Turbulente Quantenflüssigkeit: Supraflüssiges Helium ist durchzogen von Wirbeln, die langestreckten Tornados gleichen. Zum ersten Mal haben US-amerikanische Wissenschaftler sogenannte Kelvinwellen beobachtet, wenn diese Quantenwirbel sich treffen und verbinden. Solche Wellen könnten entscheidend zum Verständnis anderer Quantenmaterialien beitragen, wie die Physiker im Journal „Proceedings of the National Academy of Sciences“ erläutern.
Wasser, das aus der Badewanne abläuft, bildet einen wirbelnden Strudel im Abfluss. Dabei folgt die Flüssigkeit durch Strömung und Erdrotation treu den Gesetzen der klassischen Mechanik. Ersetzt man aber das Wasser durch extrem kaltes, flüssiges Helium, ist nicht einmal ein Abfluss nötig: In der Flüssigkeit bilden sich durch quantenmechanische Prozesse lange, fadenförmige Wirbel ganz ähnlich dem Mini-Tornado in der Badewanne. Helium nimmt unterhalb von rund minus 271 Grad Celsius, nur zwei Grad vom absoluten Nullpunkt entfernt, einen sogenannten supraflüssigen Zustand an: Es hat keinerlei innere Reibung mehr, kriecht Gefäßwände hinauf und selbst durch feinste Löcher. Physiker sprechen auch von einem makroskopischen Quantenzustand.
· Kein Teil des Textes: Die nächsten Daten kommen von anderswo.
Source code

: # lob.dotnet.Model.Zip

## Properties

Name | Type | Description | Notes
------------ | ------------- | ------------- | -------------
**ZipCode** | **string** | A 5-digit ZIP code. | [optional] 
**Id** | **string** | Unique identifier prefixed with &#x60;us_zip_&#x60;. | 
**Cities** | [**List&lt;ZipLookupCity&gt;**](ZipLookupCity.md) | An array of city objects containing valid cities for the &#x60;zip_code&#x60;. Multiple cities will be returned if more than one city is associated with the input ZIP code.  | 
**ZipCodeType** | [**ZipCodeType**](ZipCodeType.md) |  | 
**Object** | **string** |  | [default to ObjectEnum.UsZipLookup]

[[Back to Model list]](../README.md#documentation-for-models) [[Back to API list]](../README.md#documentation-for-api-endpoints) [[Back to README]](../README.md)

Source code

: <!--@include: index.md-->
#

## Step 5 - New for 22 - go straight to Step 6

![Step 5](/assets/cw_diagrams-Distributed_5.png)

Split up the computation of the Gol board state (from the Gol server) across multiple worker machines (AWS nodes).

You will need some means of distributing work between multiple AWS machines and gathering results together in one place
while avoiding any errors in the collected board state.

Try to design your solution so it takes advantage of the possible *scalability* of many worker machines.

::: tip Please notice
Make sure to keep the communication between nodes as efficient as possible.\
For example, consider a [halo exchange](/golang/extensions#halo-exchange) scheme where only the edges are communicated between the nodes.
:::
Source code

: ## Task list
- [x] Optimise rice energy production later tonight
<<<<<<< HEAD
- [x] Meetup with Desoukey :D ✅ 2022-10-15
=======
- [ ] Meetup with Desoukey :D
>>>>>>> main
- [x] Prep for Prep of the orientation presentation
Wasserstoff-Eis im Laserlicht
Aufgrund von Turbulenzen in der Flüssigkeit ist dieses supraflüssige Helium durchzogen von Quantenwirbeln. Solche Wirbel wurden von Physikern bereits vor über 50 Jahren vermutet – sie sind jedoch erst seit wenigen Jahren nachgewiesen, denn sichtbar machen lassen sie sich nur mit einem Trick: Die Physiker um Daniel Lathrop an der University of Maryland versetzen das Helium mit einer geringen Menge Wasserstoff, um diese Wirbel untersuchen zu können. Der Wasserstoff gefriert zu winzigen Eispartikeln. Wenn diese Körnchen in die Quantenwirbel geraten, bleiben sie darin gefangen. Mit einem Laser angeleuchtet erscheinen die Wirbel dann wie Spinnenfäden, auf denen perlenförmige Tautropfen sitzen.
An den Quantenwirbeln beobachteten Lathrop und seine Kollegen nun ein erstaunliches Verhalten: Manchmal treffen zwei der Strudel in der Flüssigkeit aufeinander und überkreuzen sich. Wenn das geschieht, bilden sie vorrübergehend eine X-förmige gemeinsame Struktur. Dann schnellen sie plötzlich peitschenartig wieder auseinander – und tauschen dabei ein Ende miteinander aus. Die Physiker bezeichnen diesen Vorgang als Wiederverbindung.